1972年に日本初の医事コンピューター「メディコムMC-1」を発売するなど早期から医療革新に携わっているPHCグループはこのほど、デジタルヘルスソリューションを提供する新会社「ウィーメックス株式会社(東京都渋谷区:大塚孝之代表取締役社長)」を設立。4月13日に都内で「事業戦略発表会」が実施されました。
PHCグループだから可能なビジョン
壇上に立った大塚社長は「PHCグループは診療所向けの電子カルテシステムとレセプトコンピューター、電子薬歴システムでシェアナンバー1を獲得している医療DXのパイオニア。この強みを生かして医療業界の諸問題を解決していく」と、新会社設立の背景を語りました。

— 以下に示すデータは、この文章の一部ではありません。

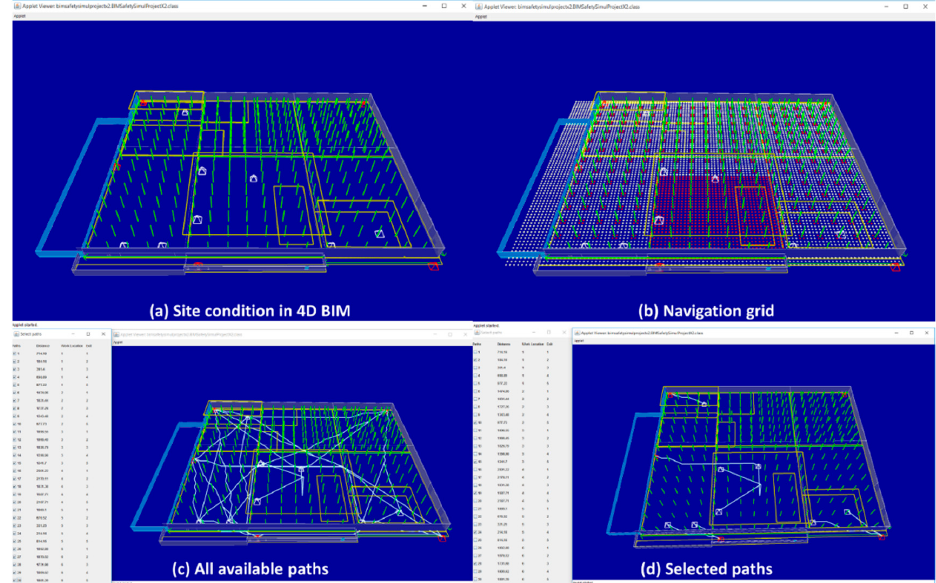
Figure 18. Scenario 4 ( a ) site condition, ( b ) navigation grid, ( c ) all available paths, and ( d ) selected paths. 5.4. Step 5: Distribute Selected Paths to Crews After generating all the evacuation paths of the four project milestones, certain evaluation paths were selected based on the project-specific review as discussed in Section 5.3. The research team provided information on the selected evacuation paths to the general contractor for distribution to the work crews of the project. Although there was no incident of safety hazards that required evacuation from the construction site, the general contractor was able to provide evacuation paths that were generated based on BIM containing up-to-date project status as well as construction site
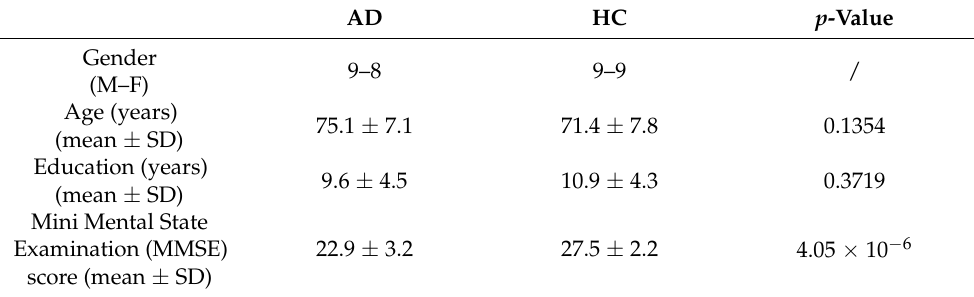
Table 1. Demographic information of Alzheimer’s disease (AD) and healthy controls (HC) involved in the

同社の事業戦略は「健康経営」、「クラウドサービス連携」、「医師向けソリューション」、「医療ビッグデータ分析」の4つにフォーカス。「健康経営」においては健康管理ポータルサイト「WellsPort Navi(ウェルスポートナビ)」や特定保健指導支援サービス「WellsPort Step(ウェルスポートステップ)」などを提供し、企業の従業員活力向上を支援します。「クラウドサービス連携」ではロケーションフリー、デバイスフリーを可能としたハイブリッドクラウド製品「Medicom-HRf Hybrid Cloud」をリリース。大塚社長は「診療所ではリモートのニーズが高まっていた。院外からカルテの閲覧ができるなどの利点があり、業務の効率化を図ることができる」としています。
「医師向けソリューション」についてはヘルスケアITやクリニックの開業・経営に関する
情報を発信しているオウンドメディア「メディコムパーク」を活用して情報分析から人材派遣、BPOサービスの展開で業務を包括的にサポート。また、先述の「WellsPortシリーズ」、「Medicom-HRシリーズ」、「メディコムパーク」などで蓄積された情報は「医療ビッグデータ分析」として課題解決の貢献に活用する方針です。
早急に解決すべき課題は
発表会当日は厚生労働省室長補佐の経歴を持ち、現在はデジタルハリウッド大学大学院特任教授や東京医科歯科大学医学部臨床教授などを兼任している加藤浩晃医師も登壇。「日本の疾患構造は感染症から生活習慣病や老化に伴う疾患中心に転換している。特に医療費は3分の1が糖尿病や高血圧性疾患と言った生活習慣病」とし「勤務医の働き方に関しては、2024年4月から医師の働き方改革が本格化するため、早期に対策が必要」と語りました。
「医療提供の格差、高騰する医療費、医療者の労働環境を医療DXによって変革すべき」と加藤医師。多彩なネットワークや高い技術力、政策への対応力に知見のあるウィーメックスへの期待も大きくなるでしょう。
同社デジタルヘルスケア事業部で事業部長を務める池田孝史氏は「遠隔医療ソリューションの利用」について言及。現在100件以上の大学病院などと関係を構築しており「僻地医療における巡回の実証実験」、「感染症対策」、「周産期・新生児遠隔医療」などの取り組みを紹介しました。
長きに渡ってブラックボックス化していた日本の医療業界。蓄積された課題に対して一石を投じるには、新しい技術が必要です。確かなエビデンスを持つPHCグループの新会社「ウィーメックス」が展開する医療DX事業は、医療業界のトレンドとなるのではないでしょうか。